(Collected data)
== Segment start ==

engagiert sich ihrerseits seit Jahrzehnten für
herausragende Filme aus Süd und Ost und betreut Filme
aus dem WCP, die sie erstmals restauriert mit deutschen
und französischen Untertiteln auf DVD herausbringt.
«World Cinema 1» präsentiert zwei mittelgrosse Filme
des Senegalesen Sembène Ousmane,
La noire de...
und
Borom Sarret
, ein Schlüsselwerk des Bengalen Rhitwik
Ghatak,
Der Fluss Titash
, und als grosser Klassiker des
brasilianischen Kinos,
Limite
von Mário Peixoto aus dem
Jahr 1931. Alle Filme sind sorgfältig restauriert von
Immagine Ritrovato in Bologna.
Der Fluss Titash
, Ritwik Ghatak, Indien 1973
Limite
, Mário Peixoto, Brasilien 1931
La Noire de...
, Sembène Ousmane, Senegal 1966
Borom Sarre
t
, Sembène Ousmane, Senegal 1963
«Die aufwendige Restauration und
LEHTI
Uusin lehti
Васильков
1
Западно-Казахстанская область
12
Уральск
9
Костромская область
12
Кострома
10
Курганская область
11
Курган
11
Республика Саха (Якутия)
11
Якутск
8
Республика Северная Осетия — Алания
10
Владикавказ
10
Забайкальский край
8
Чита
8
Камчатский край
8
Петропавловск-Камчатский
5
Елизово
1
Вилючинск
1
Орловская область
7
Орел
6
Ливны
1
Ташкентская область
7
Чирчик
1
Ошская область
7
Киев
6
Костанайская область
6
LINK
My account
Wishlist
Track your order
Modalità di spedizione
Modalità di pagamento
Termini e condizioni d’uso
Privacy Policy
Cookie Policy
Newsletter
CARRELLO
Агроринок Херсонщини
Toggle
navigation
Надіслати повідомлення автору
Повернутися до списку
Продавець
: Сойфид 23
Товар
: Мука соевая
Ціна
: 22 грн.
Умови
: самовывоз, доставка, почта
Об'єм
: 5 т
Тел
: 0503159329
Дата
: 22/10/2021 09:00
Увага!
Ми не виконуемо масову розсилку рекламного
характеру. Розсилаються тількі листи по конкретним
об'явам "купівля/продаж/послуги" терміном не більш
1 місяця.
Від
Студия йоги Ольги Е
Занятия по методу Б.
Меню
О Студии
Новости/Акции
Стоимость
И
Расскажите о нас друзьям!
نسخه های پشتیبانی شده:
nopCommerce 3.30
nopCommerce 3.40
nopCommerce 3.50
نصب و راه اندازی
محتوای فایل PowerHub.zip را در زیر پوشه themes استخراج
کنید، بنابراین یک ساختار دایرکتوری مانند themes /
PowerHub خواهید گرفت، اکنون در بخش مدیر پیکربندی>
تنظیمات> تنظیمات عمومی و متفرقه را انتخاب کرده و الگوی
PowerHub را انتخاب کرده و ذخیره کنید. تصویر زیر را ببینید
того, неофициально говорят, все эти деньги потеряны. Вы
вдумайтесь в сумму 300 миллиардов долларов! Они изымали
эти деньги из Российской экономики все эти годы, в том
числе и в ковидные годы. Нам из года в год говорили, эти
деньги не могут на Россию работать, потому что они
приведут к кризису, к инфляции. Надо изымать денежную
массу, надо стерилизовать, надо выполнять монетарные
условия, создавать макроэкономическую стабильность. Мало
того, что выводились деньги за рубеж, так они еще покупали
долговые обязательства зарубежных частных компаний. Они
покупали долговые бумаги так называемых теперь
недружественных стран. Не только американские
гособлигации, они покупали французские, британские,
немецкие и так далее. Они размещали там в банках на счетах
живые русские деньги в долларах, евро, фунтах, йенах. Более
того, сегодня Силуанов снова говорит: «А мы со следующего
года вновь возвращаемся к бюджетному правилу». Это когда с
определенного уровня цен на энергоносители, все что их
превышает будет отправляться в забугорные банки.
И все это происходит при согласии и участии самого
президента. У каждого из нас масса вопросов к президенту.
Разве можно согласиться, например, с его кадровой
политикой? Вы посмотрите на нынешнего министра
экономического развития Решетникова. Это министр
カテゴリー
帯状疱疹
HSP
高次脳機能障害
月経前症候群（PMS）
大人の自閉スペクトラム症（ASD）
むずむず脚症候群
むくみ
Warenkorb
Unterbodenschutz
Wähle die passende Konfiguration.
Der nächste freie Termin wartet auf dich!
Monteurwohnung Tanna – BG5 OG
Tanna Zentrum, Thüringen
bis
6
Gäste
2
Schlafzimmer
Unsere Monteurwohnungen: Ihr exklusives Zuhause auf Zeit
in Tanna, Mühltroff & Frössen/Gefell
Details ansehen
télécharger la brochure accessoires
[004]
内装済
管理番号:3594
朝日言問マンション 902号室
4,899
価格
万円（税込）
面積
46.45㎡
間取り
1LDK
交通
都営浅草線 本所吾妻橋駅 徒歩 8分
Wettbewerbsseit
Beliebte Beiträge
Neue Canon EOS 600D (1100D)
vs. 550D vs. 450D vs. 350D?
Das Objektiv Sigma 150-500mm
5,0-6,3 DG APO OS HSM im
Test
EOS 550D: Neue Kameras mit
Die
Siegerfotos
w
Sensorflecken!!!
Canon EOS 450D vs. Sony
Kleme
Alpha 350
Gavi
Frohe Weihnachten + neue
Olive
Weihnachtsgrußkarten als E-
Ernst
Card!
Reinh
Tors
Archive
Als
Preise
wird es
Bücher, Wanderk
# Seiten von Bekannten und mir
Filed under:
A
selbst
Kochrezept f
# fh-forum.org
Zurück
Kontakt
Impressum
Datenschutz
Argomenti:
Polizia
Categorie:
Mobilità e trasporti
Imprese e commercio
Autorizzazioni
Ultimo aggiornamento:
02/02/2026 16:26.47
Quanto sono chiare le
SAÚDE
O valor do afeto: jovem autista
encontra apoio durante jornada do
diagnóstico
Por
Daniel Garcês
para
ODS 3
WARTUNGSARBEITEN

== Segment end ==

### [DIRECTIVE]
Type out the records above again, exactly the same.

### [RESPONSE TO THE TASK]
engagiert sich ihrerseits seit Jahrzehnten für
herausragende Filme aus Süd und Ost und betreut Filme
aus dem WCP, die sie erstmals restauriert mit deutschen
und französischen Untertiteln auf DVD herausbringt.
«World Cinema 1» präsentiert zwei mittelgrosse Filme
des Senegalesen Sembène Ousmane,
La noire de...
und
Borom Sarret
, ein Schlüsselwerk des Bengalen Rhitwik
Ghatak,
Der Fluss Titash
, und als grosser Klassiker des
brasilianischen Kinos,
Limite
von Mário Peixoto aus dem
Jahr 1931. Alle Filme sind sorgfältig restauriert von
Immagine Ritrovato in Bologna.
Der Fluss Titash
, Ritwik Ghatak, Indien 1973
Limite
, Mário Peixoto, Brasilien 1931
La Noire de...
, Sembène Ousmane, Senegal 1966
Borom Sarre
t
, Sembène Ousmane, Senegal 1963
«Die aufwendige Restauration und
LEHTI
Uusin lehti
Васильков
1
Западно-Казахстанская область
12
Уральск
9
Костромская область
12
Кострома
10
Курганская область
11
Курган
11
Республика Саха (Якутия)
11
Якутск
8
Республика Северная Осетия — Алания
10
Владикавказ
10
Забайкальский край
8
Чита
8
Камчатский край
8
Петропавловск-Камчатский
5
Елизово
1
Вилючинск
1
Орловская область
7
Орел
6
Ливны
1
Ташкентская область
7
Чирчик
1
Ошская область
7
Киев
6
Костанайская область
6
LINK
My account
Wishlist
Track your order
Modalità di spedizione
Modalità di pagamento
Termini e condizioni d’uso
Privacy Policy
Cookie Policy
Newsletter
CARRELLO
Агроринок Херсонщини
Toggle
navigation
Надіслати повідомлення автору
Повернутися до списку
Продавець
: Сойфид 23
Товар
: Мука соевая
Ціна
: 22 грн.
Умови
: самовывоз, доставка, почта
Об'єм
: 5 т
Тел
: 0503159329
Дата
: 22/10/2021 09:00
Увага!
Ми не виконуемо масову розсилку рекламного
характеру. Розсилаються тількі листи по конкретним
об'явам "купівля/продаж/послуги" терміном не більш
1 місяця.
Від
Студия йоги Ольги Е
Занятия по методу Б.
Меню
О Студии
Новости/Акции
Стоимость
И
Расскажите о нас друзьям!
نسخه های پشتیبانی شده:
nopCommerce 3.30
nopCommerce 3.40
nopCommerce 3.50
نصب و راه اندازی
محتوای فایل PowerHub.zip را در زیر پوشه themes استخراج
کنید، بنابراین یک ساختار دایرکتوری مانند themes /
PowerHub خواهید گرفت، اکنون در بخش مدیر پیکربندی>
تنظیمات> تنظیمات عمومی و متفرقه را انتخاب کرده و الگوی
PowerHub را انتخاب کرده و ذخیره کنید. تصویر زیر را ببینید
того, неофициально говорят, все эти деньги потеряны. Вы
вдумайтесь в сумму 300 миллиардов долларов! Они изымали
эти деньги из Российской экономики все эти годы, в том
числе и в ковидные годы. Нам из года в год говорили, эти
деньги не могут на Россию работать, потому что они
приведут к кризису, к инфляции. Надо изымать денежную
массу, надо стерилизовать, надо выполнять монетарные
условия, создавать макроэкономическую стабильность. Мало
того, что выводились деньги за рубеж, так они еще покупали
долговые обязательства зарубежных частных компаний. Они
покупали долговые бумаги так называемых теперь
недружественных стран. Не только американские
гособлигации, они покупали французские, британские,
немецкие и так далее. Они размещали там в банках на счетах
живые русские деньги в долларах, евро, фунтах, йенах. Более
того, сегодня Силуанов снова говорит: «А мы со следующего
года вновь возвращаемся к бюджетному правилу». Это когда с
определенного уровня цен на энергоносители, все что их
превышает будет отправляться в забугорные банки.
И все это происходит при согласии и участии самого
президента. У каждого из нас масса вопросов к президенту.
Разве можно согласиться, например, с его кадровой
политикой? Вы посмотрите на нынешнего министра
экономического развития Решетникова. Это министр
カテゴリー
帯状疱疹
HSP
高次脳機能障害
月経前症候群（PMS）
大人の自閉スペクトラム症（ASD）
むずむず脚症候群
むくみ
Warenkorb
Unterbodenschutz
Wähle die passende Konfiguration.
Der nächste freie Termin wartet auf dich!
Monteurwohnung Tanna – BG5 OG
Tanna Zentrum, Thüringen
bis
6
Gäste
2
Schlafzimmer
Unsere Monteurwohnungen: Ihr exklusives Zuhause auf Zeit
in Tanna, Mühltroff & Frössen/Gefell
Details ansehen
télécharger la brochure accessoires
[004]
内装済
管理番号:3594
朝日言問マンション 902号室
4,899
価格
万円（税込）
面積
46.45㎡
間取り
1LDK
交通
都営浅草線 本所吾妻橋駅 徒歩 8分
Wettbewerbsseit
Beliebte Beiträge
Neue Canon EOS 600D (1100D)
vs. 550D vs. 450D vs. 350D?
Das Objektiv Sigma 150-500mm
5,0-6,3 DG APO OS HSM im
Test
EOS 550D: Neue Kameras mit
Die
Siegerfotos
w
Sensorflecken!!!
Canon EOS 450D vs. Sony
Kleme
Alpha 350
Gavi
Frohe Weihnachten + neue
Olive
Weihnachtsgrußkarten als E-
Ernst
Card!
Reinh
Tors
Archive
Als
Preise
wird es
Bücher, Wanderk
# Seiten von Bekannten und mir
Filed under:
A
selbst
Kochrezept f
# fh-forum.org
Zurück
Kontakt
Impressum
Datenschutz
Argomenti:
Polizia
Categorie:
Mobilità e trasporti
Imprese e commercio
Autorizzazioni
Ultimo aggiornamento:
02/02/2026 16:26.47
Quanto sono chiare le
SAÚDE
O valor do afeto: jovem autista
encontra apoio durante jornada do
diagnóstico
Por
Daniel Garcês
para
ODS 3
WARTUNGSARBEITEN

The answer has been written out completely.